If you want a more comprehensive database, you can use arXiv's bulk data access. Without it, we are limited to 30,000 articles per API query, which is sufficient for our purposes.

A simple query to arXiv looks like this:

const categories = process.env.CATEGORIES?.split(',') || []; // Get the desired categories and split them for the query.
const searchQuery = categories.length === 1 ? `cat:${categories[0]}` : `(${categories.map(c => `cat:${c}`).join(" OR ")})`;
const query = `search_query=${searchQuery}&sortBy=submittedDate&sortOrder=descending`;
const url = `http://export.arxiv.org/api/query?${query}`;
const response = await axios.get(url); // Make the API call with the constructed URL.

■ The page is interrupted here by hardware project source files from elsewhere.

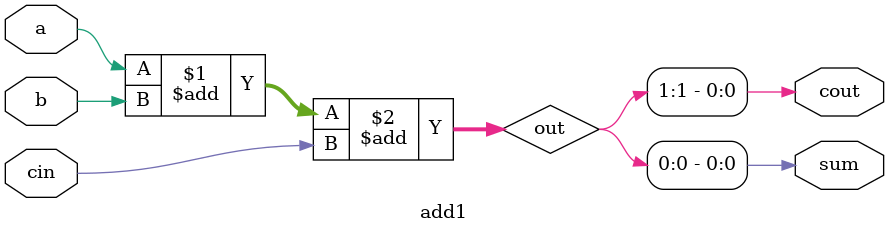
<source format=v>
/*
	In this exercise, you will create a circuit with two levels of hierarchy. Your top_module will instantiate two
    copies of add16 (provided), each of which will instantiate 16 copies of add1 (which you must write). Thus, you must
    write two modules: top_module and add1.
 */

module top_module (
input [31:0] a,
input [31:0] b,
output [31:0] sum
);//
	wire cout1;
	add16 inst1(a[15:0], b[15:0], 0, sum[15:0], cout1);
	add16 inst2(a[31:16], b[31:16], cout1, sum[31:16]);
endmodule

//module add16 ( input[15:0] a, input[15:0] b, input cin, output[15:0] sum, output cout );

module add1 ( input a, input b, input cin,   output sum, output cout );
	wire [1:0] out;
	assign out = a + b + cin;
	assign sum = out[0];
	assign cout = out[1];
// Full adder module here

endmodule



</source>
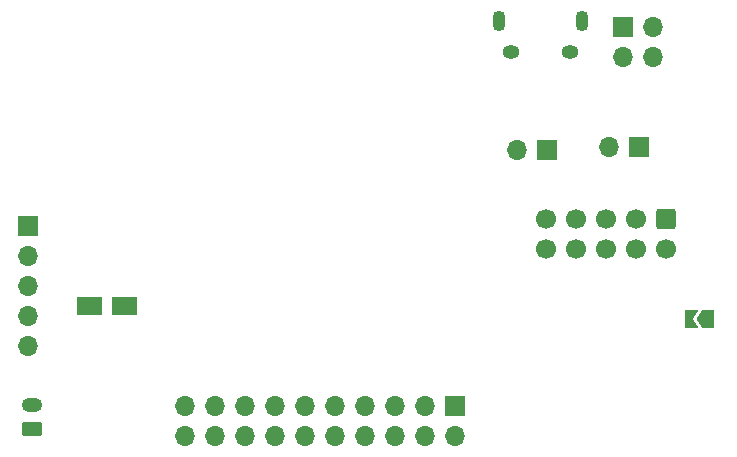
<source format=gbs>
G04 #@! TF.GenerationSoftware,KiCad,Pcbnew,8.0.0*
G04 #@! TF.CreationDate,2024-04-09T13:51:30-05:00*
G04 #@! TF.ProjectId,esp32_example,65737033-325f-4657-9861-6d706c652e6b,rev?*
G04 #@! TF.SameCoordinates,Original*
G04 #@! TF.FileFunction,Soldermask,Bot*
G04 #@! TF.FilePolarity,Negative*
%FSLAX46Y46*%
G04 Gerber Fmt 4.6, Leading zero omitted, Abs format (unit mm)*
G04 Created by KiCad (PCBNEW 8.0.0) date 2024-04-09 13:51:30*
%MOMM*%
%LPD*%
G01*
G04 APERTURE LIST*
G04 Aperture macros list*
%AMRoundRect*
0 Rectangle with rounded corners*
0 $1 Rounding radius*
0 $2 $3 $4 $5 $6 $7 $8 $9 X,Y pos of 4 corners*
0 Add a 4 corners polygon primitive as box body*
4,1,4,$2,$3,$4,$5,$6,$7,$8,$9,$2,$3,0*
0 Add four circle primitives for the rounded corners*
1,1,$1+$1,$2,$3*
1,1,$1+$1,$4,$5*
1,1,$1+$1,$6,$7*
1,1,$1+$1,$8,$9*
0 Add four rect primitives between the rounded corners*
20,1,$1+$1,$2,$3,$4,$5,0*
20,1,$1+$1,$4,$5,$6,$7,0*
20,1,$1+$1,$6,$7,$8,$9,0*
20,1,$1+$1,$8,$9,$2,$3,0*%
%AMFreePoly0*
4,1,6,1.000000,0.000000,0.500000,-0.750000,-0.500000,-0.750000,-0.500000,0.750000,0.500000,0.750000,1.000000,0.000000,1.000000,0.000000,$1*%
%AMFreePoly1*
4,1,6,0.500000,-0.750000,-0.650000,-0.750000,-0.150000,0.000000,-0.650000,0.750000,0.500000,0.750000,0.500000,-0.750000,0.500000,-0.750000,$1*%
G04 Aperture macros list end*
%ADD10O,1.100000X1.750000*%
%ADD11O,1.450000X1.150000*%
%ADD12O,1.700000X1.700000*%
%ADD13R,1.700000X1.700000*%
%ADD14RoundRect,0.250000X0.625000X-0.350000X0.625000X0.350000X-0.625000X0.350000X-0.625000X-0.350000X0*%
%ADD15O,1.750000X1.200000*%
%ADD16C,1.700000*%
%ADD17RoundRect,0.250000X-0.600000X0.600000X-0.600000X-0.600000X0.600000X-0.600000X0.600000X0.600000X0*%
%ADD18FreePoly0,180.000000*%
%ADD19FreePoly1,180.000000*%
%ADD20R,1.500000X1.500000*%
%ADD21FreePoly0,0.000000*%
G04 APERTURE END LIST*
D10*
G04 #@! TO.C,J2*
X213650000Y-41760000D03*
D11*
X212650000Y-44460000D03*
X207650000Y-44460000D03*
D10*
X206650000Y-41760000D03*
G04 #@! TD*
D12*
G04 #@! TO.C,J9*
X219670000Y-44820000D03*
X217130000Y-44820000D03*
X219670000Y-42280000D03*
D13*
X217130000Y-42280000D03*
G04 #@! TD*
G04 #@! TO.C,J8*
X210670000Y-52690000D03*
D12*
X208130000Y-52690000D03*
G04 #@! TD*
D14*
G04 #@! TO.C,J1*
X167098800Y-76320400D03*
D15*
X167098800Y-74320400D03*
G04 #@! TD*
D13*
G04 #@! TO.C,J4*
X202946000Y-74396600D03*
D12*
X202946000Y-76936600D03*
X200406000Y-74396600D03*
X200406000Y-76936600D03*
X197866000Y-74396600D03*
X197866000Y-76936600D03*
X195326000Y-74396600D03*
X195326000Y-76936600D03*
X192786000Y-74396600D03*
X192786000Y-76936600D03*
X190246000Y-74396600D03*
X190246000Y-76936600D03*
X187706000Y-74396600D03*
X187706000Y-76936600D03*
X185166000Y-74396600D03*
X185166000Y-76936600D03*
X182626000Y-74396600D03*
X182626000Y-76936600D03*
X180086000Y-74396600D03*
X180086000Y-76936600D03*
G04 #@! TD*
D16*
G04 #@! TO.C,J7*
X210650000Y-61140000D03*
X210650000Y-58600000D03*
X213190000Y-61140000D03*
X213190000Y-58600000D03*
X215730000Y-61140000D03*
X215730000Y-58600000D03*
X218270000Y-61140000D03*
X218270000Y-58600000D03*
X220810000Y-61140000D03*
D17*
X220810000Y-58600000D03*
G04 #@! TD*
D13*
G04 #@! TO.C,J3*
X166725600Y-59156600D03*
D12*
X166725600Y-61696600D03*
X166725600Y-64236600D03*
X166725600Y-66776600D03*
X166725600Y-69316600D03*
G04 #@! TD*
D13*
G04 #@! TO.C,J5*
X218525000Y-52480000D03*
D12*
X215985000Y-52480000D03*
G04 #@! TD*
D18*
G04 #@! TO.C,JP1*
X224340000Y-67050000D03*
D19*
X222890000Y-67050000D03*
G04 #@! TD*
D20*
G04 #@! TO.C,JP2*
X174650400Y-65938400D03*
X172250400Y-65938400D03*
D18*
X175450400Y-65938400D03*
D21*
X171450400Y-65938400D03*
G04 #@! TD*
M02*

</source>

We make similar calls to get the latest articles every day and to fetch the initial stack.

After fetching the articles, we normalize them and embed them for storage in Upstash Vector. This must be the same vector database that our Mastra tool uses. By "normalize," we mean parsing the fetched articles into a standard ArxivPaper type, which we will use throughout our codebase.

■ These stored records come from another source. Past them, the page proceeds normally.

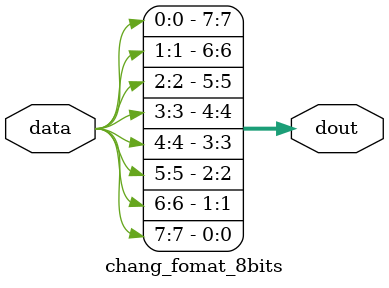
<source format=v>
module  chang_fomat_8bits(
						input [7:0]data,
						output [7:0]dout
						);


assign  dout = {data[0],data[1],data[2],data[3],data[4],data[5],data[6],data[7]};


endmodule

</source>
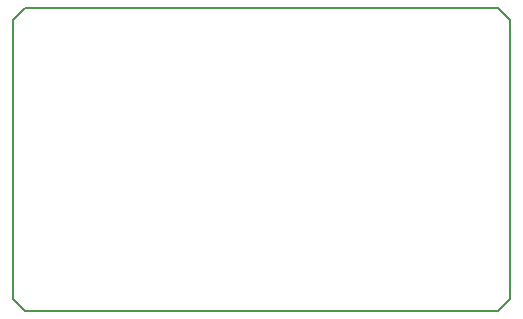
<source format=gbr>
%TF.GenerationSoftware,KiCad,Pcbnew,7.0.2-0*%
%TF.CreationDate,2023-05-06T05:04:52+08:00*%
%TF.ProjectId,slimarm_carambola,736c696d-6172-46d5-9f63-6172616d626f,rev?*%
%TF.SameCoordinates,Original*%
%TF.FileFunction,Profile,NP*%
%FSLAX46Y46*%
G04 Gerber Fmt 4.6, Leading zero omitted, Abs format (unit mm)*
G04 Created by KiCad (PCBNEW 7.0.2-0) date 2023-05-06 05:04:52*
%MOMM*%
%LPD*%
G01*
G04 APERTURE LIST*
%TA.AperFunction,Profile*%
%ADD10C,0.150000*%
%TD*%
G04 APERTURE END LIST*
D10*
X16390000Y-39080000D02*
X17390000Y-40080000D01*
X57420000Y-14480000D02*
X58420000Y-15480000D01*
X17390000Y-14480000D02*
X16390000Y-15480000D01*
X58420000Y-39080000D02*
X57420000Y-40080000D01*
X58420000Y-39080000D02*
X58420000Y-15480000D01*
X57420000Y-14480000D02*
X17390000Y-14480000D01*
X16390000Y-15480000D02*
X16390000Y-39080000D01*
X17390000Y-40080000D02*
X57420000Y-40080000D01*
M02*

</source>
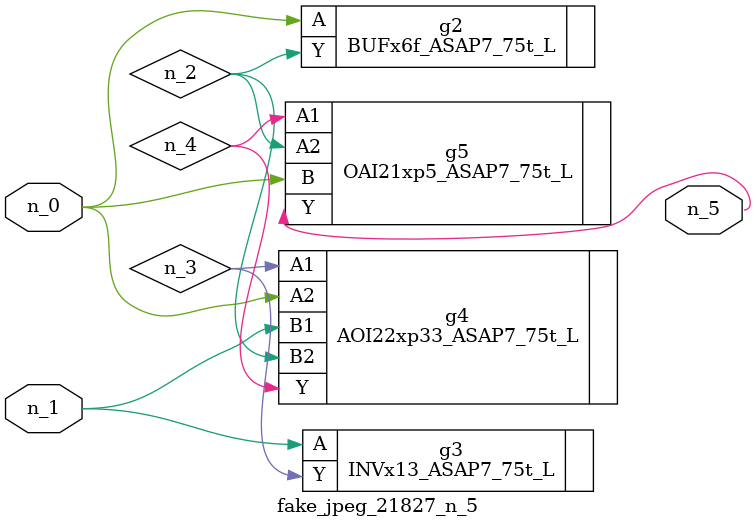
<source format=v>
module fake_jpeg_21827_n_5 (n_0, n_1, n_5);

input n_0;
input n_1;

output n_5;

wire n_2;
wire n_3;
wire n_4;

BUFx6f_ASAP7_75t_L g2 ( 
.A(n_0),
.Y(n_2)
);

INVx13_ASAP7_75t_L g3 ( 
.A(n_1),
.Y(n_3)
);

AOI22xp33_ASAP7_75t_L g4 ( 
.A1(n_3),
.A2(n_0),
.B1(n_1),
.B2(n_2),
.Y(n_4)
);

OAI21xp5_ASAP7_75t_L g5 ( 
.A1(n_4),
.A2(n_2),
.B(n_0),
.Y(n_5)
);


endmodule
</source>
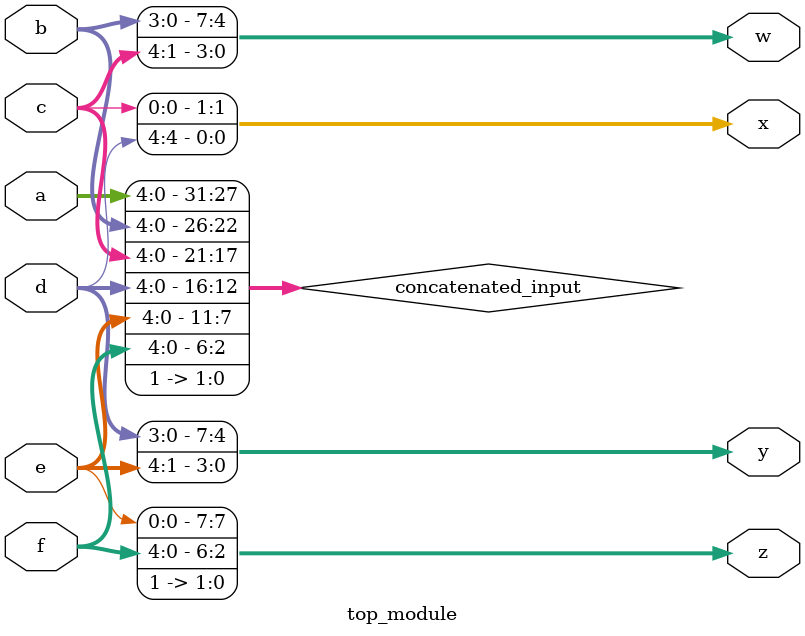
<source format=sv>
module top_module (
	input [4:0] a,
	input [4:0] b,
	input [4:0] c,
	input [4:0] d,
	input [4:0] e,
	input [4:0] f,
	output [7:0] w,
	output [7:8] x,
	output [7:0] y,
	output [7:0] z
);
    wire [31:0] concatenated_input;

    assign concatenated_input = {a, b, c, d, e, f, 2'b11};
    assign {w, x, y, z} = concatenated_input;

endmodule

</source>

export interface ArxivPaper {
  id: string;
  title: string;
  abstract: string;
  authors: string[];
  published: string;
  pdfUrl: string;
  category: string;
}// The type for our articles, across our codebase.
 
async function storeAbstracts(papers: ArxivPaper[]) {
  const embeddingModel = openai.embedding("text-embedding-3-small"); // The same model used to query on the Mastra side.
  
  const embeddings =  await embedArticles(papers, embeddingModel)
 
  // Put the embeddings into the required form with their metadata.
  const vectorsToUpsert = getVectorsToUpsert(embeddings, papers) 
 
  for (let j = 0; j < vectorsToUpsert.length; j++) {          
    await vectorStore.upsert(vectorsToUpsert[j], { namespace: "arxiv" }); // Upsert the embeddings with their metadata to Upstash Vector.
  }
}

That's pretty much it. If you want, you can try and play around with the code. Just fork the repositories and start developing. You can go to the Mastra part's repository here and the other repo here. After forking them:

• Clone them to your local machine.
• Fill in your environment variables (example .env files are provided).
• Go to the root directory for both projects in separate terminals.
• Run the following commands:

npm install
npm run dev

Now you can see your application at http://localhost:3000.

With Mastra, you can build more complicated things by utilizing its other templates like RAG, workflows, and networks. It seems that memory and storage play a significant role in all these purposes. This is where Upstash shines.